» **Written task 1**:
Answer the following questions using the article on the skccoeff column of gp_toolkit.gp_skew_coefficients:
(a) According to the Greenplum Administrator Guide, how is the value of skccoeff calculated?
(b) What skccoeff value does the view return for testtable?
(c) To which product versions does the article apply?

» **Given text**:
──────
The view gp_toolkit.gp_skew_coefficients is used to show data distribution skew and this article describes how Greenplum calculates the value of the column "skccoeff" on gp_toolkit.gp_skew_coefficients view.
According to the Greenplum Administrator Guide, the column "skccoeff" is "The coefficient of variation (CV), which is calculated as the standard deviation divided by the average." In addition, the "standard deviation" and "average" are based on (select gp_segment_id,count(*) from group by gp_segment_id).
For example, The "skccoeff" on gp_toolkit.gp_skew_coefficients for testtable is:
gpadmin=# Select * from gp_toolkit.gp_skew_coefficients where skcrelname='testtable'. skcoid | skcnamespace | skcrelname | skccoeff --------+--------------+------------+----------------------- 252064 | public | testtable | 624.49979983984029000
And, that SQL that is used to calculate the column "skccoeff" value is:
gpadmin=# Select STDDEV(cnt)/avg(cnt)*100 from ( select gp_segment_id segid,count(*) cnt from testtable group by gp_segment_id union all ( select tmp2.content segid,0 cnt from gp_segment_configuration tmp2 where tmp2.content not in (select gp_segment_id segid from testtable group by gp_segment_id) and tmp2.role='p' and tmp2.content<>-1 ) ) tmpc; ?column? ---------------------- 624.4997998398402900
Pivotal Greenplum Database (GPDB) all versions
──────
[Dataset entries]

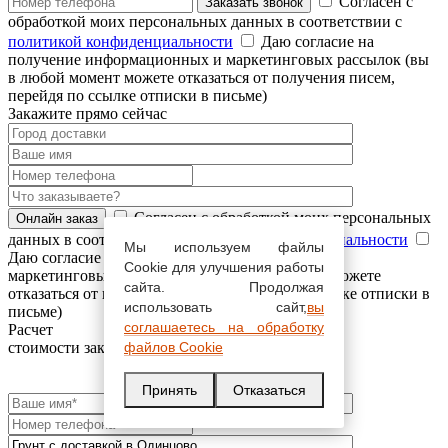
Согласен с
обработкой моих персональных данных в соответствии с
политикой конфиденциальности
Даю согласие на
получение информационных и маркетинговых рассылок (вы
в любой момент можете отказаться от получения писем,
перейдя по ссылке отписки в письме)
Закажите прямо сейчас
Согласен с обработкой моих персональных
данных в соответствии с
политикой конфиденциальности
Мы используем файлы
Даю согласие на получение информационных и
Cookie для улучшения работы
маркетинговых рассылок (вы в любой момент можете
сайта. Продолжая
отказаться от получения писем, перейдя по ссылке отписки в
использовать сайт,
вы
письме)
соглашаетесь на обработку
Расчет
стоимости заказа
файлов Cookie
Принять
Отказаться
──────
» **Written task 2**: Recast every line of the dataset entries listing above as a Markdown table with the columns "Row" and "Line", numbering the rows and omitting blank lines. Leave the pictures out of the answer.

» **Output 1**:
(a) It is the coefficient of variation (CV), calculated as the standard deviation divided by the average.
(b) 624.49979983984029000
(c) Pivotal Greenplum Database (GPDB), all versions.

» **Output 2**:
| Row | Line |
|---|---|
| 1 | Согласен с |
| 2 | обработкой моих персональных данных в соответствии с |
| 3 | политикой конфиденциальности |
| 4 | Даю согласие на |
| 5 | получение информационных и маркетинговых рассылок (вы |
| 6 | в любой момент можете отказаться от получения писем, |
| 7 | перейдя по ссылке отписки в письме) |
| 8 | Закажите прямо сейчас |
| 9 | Согласен с обработкой моих персональных |
| 10 | данных в соответствии с |
| 11 | политикой конфиденциальности |
| 12 | Мы используем файлы |
| 13 | Даю согласие на получение информационных и |
| 14 | Cookie для улучшения работы |
| 15 | маркетинговых рассылок (вы в любой момент можете |
| 16 | сайта. Продолжая |
| 17 | отказаться от получения писем, перейдя по ссылке отписки в |
| 18 | использовать сайт, |
| 19 | вы |
| 20 | письме) |
| 21 | соглашаетесь на обработку |
| 22 | Расчет |
| 23 | стоимости заказа |
| 24 | файлов Cookie |
| 25 | Принять |
| 26 | Отказаться |